Bitcoin unter Druck: US-Zinspolitik lässt Kryptowährung taumeln
Die jüngste Entwicklung am Kryptomarkt sorgt für Gesprächsstoff und Stirnrunzeln bei Anlegern. Der Bitcoin, als älteste und bekannteste Kryptowährung, erlebte auf Bitstamp eine undankbare Talfahrt und notierte bei 107.900 US-Dollar. Dies markiert einen Rückgang von etwa vier Prozent im Vergleich zum Vortag und zeigt einen merklichen Verlust von rund 6.000 Dollar seit Wochenbeginn auf.
Analysten machen die jüngsten Signale der US-Notenbank Fed für den Abwärtstrend verantwortlich. Obwohl die Fed die Leitzinsen zum zweiten Mal in Folge leicht senkte, trübten die Aussagen von Notenbankchef Jerome Powell die Stimmung erheblich.
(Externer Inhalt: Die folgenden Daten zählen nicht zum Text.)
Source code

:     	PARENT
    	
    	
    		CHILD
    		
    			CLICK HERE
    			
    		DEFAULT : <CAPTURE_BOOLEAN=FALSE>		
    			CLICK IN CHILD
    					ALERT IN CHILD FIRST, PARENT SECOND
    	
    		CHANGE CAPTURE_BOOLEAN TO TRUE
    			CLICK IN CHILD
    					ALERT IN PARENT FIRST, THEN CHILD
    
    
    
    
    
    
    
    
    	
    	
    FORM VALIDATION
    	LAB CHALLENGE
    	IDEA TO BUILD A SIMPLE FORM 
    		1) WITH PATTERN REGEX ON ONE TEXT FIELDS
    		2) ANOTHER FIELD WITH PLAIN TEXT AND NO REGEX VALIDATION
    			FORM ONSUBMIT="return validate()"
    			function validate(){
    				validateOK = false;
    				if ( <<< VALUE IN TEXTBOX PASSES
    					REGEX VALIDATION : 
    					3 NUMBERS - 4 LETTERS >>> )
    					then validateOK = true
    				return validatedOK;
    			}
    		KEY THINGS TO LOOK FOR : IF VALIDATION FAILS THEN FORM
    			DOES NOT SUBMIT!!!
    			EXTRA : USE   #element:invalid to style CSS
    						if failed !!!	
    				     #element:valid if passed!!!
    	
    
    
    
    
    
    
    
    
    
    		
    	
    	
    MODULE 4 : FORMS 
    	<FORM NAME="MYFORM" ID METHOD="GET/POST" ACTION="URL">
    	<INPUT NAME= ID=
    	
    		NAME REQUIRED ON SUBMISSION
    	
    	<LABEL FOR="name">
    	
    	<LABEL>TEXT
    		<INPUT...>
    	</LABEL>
Powells Anmerkung, dass eine weitere Senkung der Leitzinsen bei der nächsten Sitzung im Dezember keineswegs garantiert sei, sorgte für Unruhe auf den Märkten.
Die Erwartung stabiler Zinsen in der weltgrößten Volkswirtschaft scheint Bitcoin-Anleger vorsichtiger zu machen. Laut Charlie Sherry, Finanzchef bei BTC Markets, haben Powells Bemerkungen eine gewisse Zurückhaltung hervorgerufen, die den riskanteren Anlagen wie Bitcoin zusetzt. Noch Anfang Oktober hatte die digitale Währung einen Rekordstand von rund 126.000 Dollar erreicht.